Les statistiques sont alarmantes : en 2005 déjà, l’Institut national de la recherche médicale relevait une augmentation des tentatives de suicide chez les 15-24 ans (40 000 par an) et un rajeunissement de ces candidats au « suicide ».
Et le phénomène semble encore s’amplifier : dans le Var, comme dans les Alpes-Maritimes, le constat des spécialistes de la santé des jeunes est le même : il existe une escalade des tentatives de suicide (TS) chez les adolescents, parfois des jeunes à peine sortis de l’enfance.
Ce qui constitue un motif supplémentaire d’inquiétude. « Plus ils sont jeunes, moins les adolescents sont conscients des dangers qu’ils encourent », note ainsi le Dr Michèle Battista, pédopsychiatre aux hôpitaux pédiatriques Lenval-CHU de Nice.
Ils jouent à la roulette russe
Médicaments, scarification, défenestration… ils jouent à la roulette russe, mais en connaissent-ils les règles ? « On est face à des jeunes dans la toute puissance ; et on le retrouve dans le passage à l’acte suicidaire. Souvent, ils manquent de limites, de cadre, de sécurité, souffrent d’un défaut de contenance éducative. Et cette absence de limites externes fait qu’ils sont aussi sans limites à l’intérieur. Lorsqu’ils passent à l’acte, en prenant par exemple une quantité massive de médicaments, c’est parce qu’ils veulent aller très vite mieux », témoigne le Dr Catherine Rascle, pédopsychiatre au CHI Toulon La Seyne.

Consignes:
1) Recopiez le passage de l'extrait sur les tentatives de suicide chez les adolescents, en commençant à « Et le phénomène » et en terminant à « Lenval-CHU de Nice. ».
2) Prolongez l'extrait sur les tentatives de suicide chez les adolescents en reprenant juste après sa dernière phrase.
Les items ci-dessous n'entrent pas en compte ici.

Données:
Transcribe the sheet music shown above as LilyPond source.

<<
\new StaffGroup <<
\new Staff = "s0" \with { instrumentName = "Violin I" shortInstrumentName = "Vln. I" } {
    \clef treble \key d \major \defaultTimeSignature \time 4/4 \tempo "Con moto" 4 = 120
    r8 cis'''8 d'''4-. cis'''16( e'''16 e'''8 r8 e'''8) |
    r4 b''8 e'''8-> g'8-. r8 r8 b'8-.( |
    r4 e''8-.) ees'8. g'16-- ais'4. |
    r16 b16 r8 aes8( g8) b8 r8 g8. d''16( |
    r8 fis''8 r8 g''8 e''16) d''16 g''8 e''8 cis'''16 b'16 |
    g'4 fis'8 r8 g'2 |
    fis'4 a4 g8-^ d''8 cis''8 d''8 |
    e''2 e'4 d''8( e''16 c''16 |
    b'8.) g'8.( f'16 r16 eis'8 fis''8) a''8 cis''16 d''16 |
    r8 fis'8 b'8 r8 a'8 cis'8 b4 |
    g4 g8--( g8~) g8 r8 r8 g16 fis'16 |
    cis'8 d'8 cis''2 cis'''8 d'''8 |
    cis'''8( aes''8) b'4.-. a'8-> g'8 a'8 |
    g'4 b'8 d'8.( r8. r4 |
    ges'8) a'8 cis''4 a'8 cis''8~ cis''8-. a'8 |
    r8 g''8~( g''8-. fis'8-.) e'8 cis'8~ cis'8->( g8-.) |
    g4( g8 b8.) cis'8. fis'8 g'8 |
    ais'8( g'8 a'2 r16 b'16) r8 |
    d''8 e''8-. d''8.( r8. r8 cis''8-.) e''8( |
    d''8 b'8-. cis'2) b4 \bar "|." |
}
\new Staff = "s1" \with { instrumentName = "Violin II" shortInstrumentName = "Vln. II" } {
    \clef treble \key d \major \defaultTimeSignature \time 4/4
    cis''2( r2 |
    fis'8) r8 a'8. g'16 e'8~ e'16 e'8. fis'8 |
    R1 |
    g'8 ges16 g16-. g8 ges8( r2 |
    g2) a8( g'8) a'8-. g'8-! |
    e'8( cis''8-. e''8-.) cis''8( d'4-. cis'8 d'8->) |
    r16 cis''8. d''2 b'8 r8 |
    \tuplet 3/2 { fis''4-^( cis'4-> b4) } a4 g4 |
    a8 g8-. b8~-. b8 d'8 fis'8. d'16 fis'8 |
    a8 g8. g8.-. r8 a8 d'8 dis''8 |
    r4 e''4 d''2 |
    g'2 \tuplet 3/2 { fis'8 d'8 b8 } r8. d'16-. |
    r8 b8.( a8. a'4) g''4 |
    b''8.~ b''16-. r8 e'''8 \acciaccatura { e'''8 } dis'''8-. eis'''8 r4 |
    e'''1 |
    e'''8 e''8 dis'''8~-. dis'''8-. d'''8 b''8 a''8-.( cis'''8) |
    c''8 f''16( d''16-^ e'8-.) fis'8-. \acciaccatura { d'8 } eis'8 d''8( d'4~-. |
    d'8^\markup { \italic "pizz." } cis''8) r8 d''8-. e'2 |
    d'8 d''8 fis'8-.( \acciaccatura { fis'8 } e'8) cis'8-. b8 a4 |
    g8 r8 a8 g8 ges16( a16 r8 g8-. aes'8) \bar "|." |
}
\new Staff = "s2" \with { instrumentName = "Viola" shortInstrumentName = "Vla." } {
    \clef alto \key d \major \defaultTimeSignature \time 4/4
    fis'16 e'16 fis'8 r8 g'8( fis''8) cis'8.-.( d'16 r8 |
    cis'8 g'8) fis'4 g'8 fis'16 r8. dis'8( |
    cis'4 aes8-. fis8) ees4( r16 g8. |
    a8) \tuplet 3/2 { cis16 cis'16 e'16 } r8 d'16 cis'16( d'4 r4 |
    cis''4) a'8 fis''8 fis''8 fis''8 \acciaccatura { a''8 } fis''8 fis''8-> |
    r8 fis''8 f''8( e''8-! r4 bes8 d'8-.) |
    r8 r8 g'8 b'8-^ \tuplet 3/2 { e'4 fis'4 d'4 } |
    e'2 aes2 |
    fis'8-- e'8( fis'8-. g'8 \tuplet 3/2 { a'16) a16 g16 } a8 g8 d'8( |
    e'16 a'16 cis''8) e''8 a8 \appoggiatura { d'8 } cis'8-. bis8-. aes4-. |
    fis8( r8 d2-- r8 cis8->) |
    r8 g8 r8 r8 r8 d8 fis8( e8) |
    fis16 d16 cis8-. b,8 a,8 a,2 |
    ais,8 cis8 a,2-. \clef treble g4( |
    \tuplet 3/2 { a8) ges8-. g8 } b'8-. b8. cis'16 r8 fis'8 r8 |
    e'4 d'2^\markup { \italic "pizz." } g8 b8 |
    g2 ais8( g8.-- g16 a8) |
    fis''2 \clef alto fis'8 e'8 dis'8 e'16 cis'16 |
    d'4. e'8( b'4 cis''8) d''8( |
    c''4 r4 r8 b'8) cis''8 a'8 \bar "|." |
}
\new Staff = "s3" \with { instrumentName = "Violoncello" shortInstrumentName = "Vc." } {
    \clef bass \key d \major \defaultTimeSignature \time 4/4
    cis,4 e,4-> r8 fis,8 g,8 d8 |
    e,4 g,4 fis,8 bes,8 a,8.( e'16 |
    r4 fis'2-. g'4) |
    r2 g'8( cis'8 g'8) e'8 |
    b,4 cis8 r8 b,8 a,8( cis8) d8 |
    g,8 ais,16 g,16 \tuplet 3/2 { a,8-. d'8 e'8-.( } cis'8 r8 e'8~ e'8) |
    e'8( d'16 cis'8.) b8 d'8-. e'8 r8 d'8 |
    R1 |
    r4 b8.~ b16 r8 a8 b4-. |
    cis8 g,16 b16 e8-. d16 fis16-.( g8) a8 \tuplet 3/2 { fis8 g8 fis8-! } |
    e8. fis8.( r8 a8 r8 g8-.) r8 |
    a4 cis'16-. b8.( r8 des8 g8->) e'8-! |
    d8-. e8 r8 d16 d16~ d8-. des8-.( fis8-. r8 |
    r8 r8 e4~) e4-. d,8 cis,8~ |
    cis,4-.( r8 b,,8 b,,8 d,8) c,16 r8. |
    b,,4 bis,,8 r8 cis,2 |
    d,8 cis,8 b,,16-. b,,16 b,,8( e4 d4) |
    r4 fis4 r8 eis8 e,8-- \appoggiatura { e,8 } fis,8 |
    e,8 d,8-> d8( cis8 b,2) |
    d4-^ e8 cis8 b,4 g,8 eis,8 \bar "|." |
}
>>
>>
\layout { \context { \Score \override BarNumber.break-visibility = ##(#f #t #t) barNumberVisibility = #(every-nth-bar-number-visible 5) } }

Corrigé:
1)
Et le phénomène semble encore s’amplifier : dans le Var, comme dans les Alpes-Maritimes, le constat des spécialistes de la santé des jeunes est le même : il existe une escalade des tentatives de suicide (TS) chez les adolescents, parfois des jeunes à peine sortis de l’enfance.
Ce qui constitue un motif supplémentaire d’inquiétude. « Plus ils sont jeunes, moins les adolescents sont conscients des dangers qu’ils encourent », note ainsi le Dr Michèle Battista, pédopsychiatre aux hôpitaux pédiatriques Lenval-CHU de Nice.

2)
La fragilité psychologique des parents, le contexte familial participeraient à expliquer l’escalade des TS les jeunes. « L’époque est marquée par beaucoup de ruptures familiales, affectives, de conflits, voire de contentieux graves entre les parents, auxquels s’ajoutent les difficultés économiques », analyse le Dr Rascle.
Tout converge ainsi à rendre les jeunes plus vulnérables. Et lorsqu’un événement vient donner un nouveau coup de canif dans leur estime de soi déjà lacérée, c’est parfois le coup de trop.
Prévention insuffisante
« La rupture sentimentale reste le principal facteur de risque. Un chagrin d’amour, pour l’adolescent, est aussi grave qu’un divorce après 20 ans de vie commune ! Il pense : si quelqu’un m’aime, c’est que je suis aimable et que je peux donc m’aimer… » Une rupture signifie donc que l’on n’est plus aimable.
Les psychiatres sont aujourd’hui unanimes à regretter l’insuffisance de la prévention. « Il faudrait davantage former les professionnels de l’enfance aux signaux d’alarme du mal-être. Pour essayer d’intervenir en amont. Les jeunes ne vont pas mal de 8 h à 17 h et en semaine… C’est souvent lorsqu’ils sont seuls, le soir, le week-end qu’ils vont passer à l’acte. »
Savoir que quelqu’un les attend quelque part. Créer du lien. Il s’agirait là de la meilleure prévention.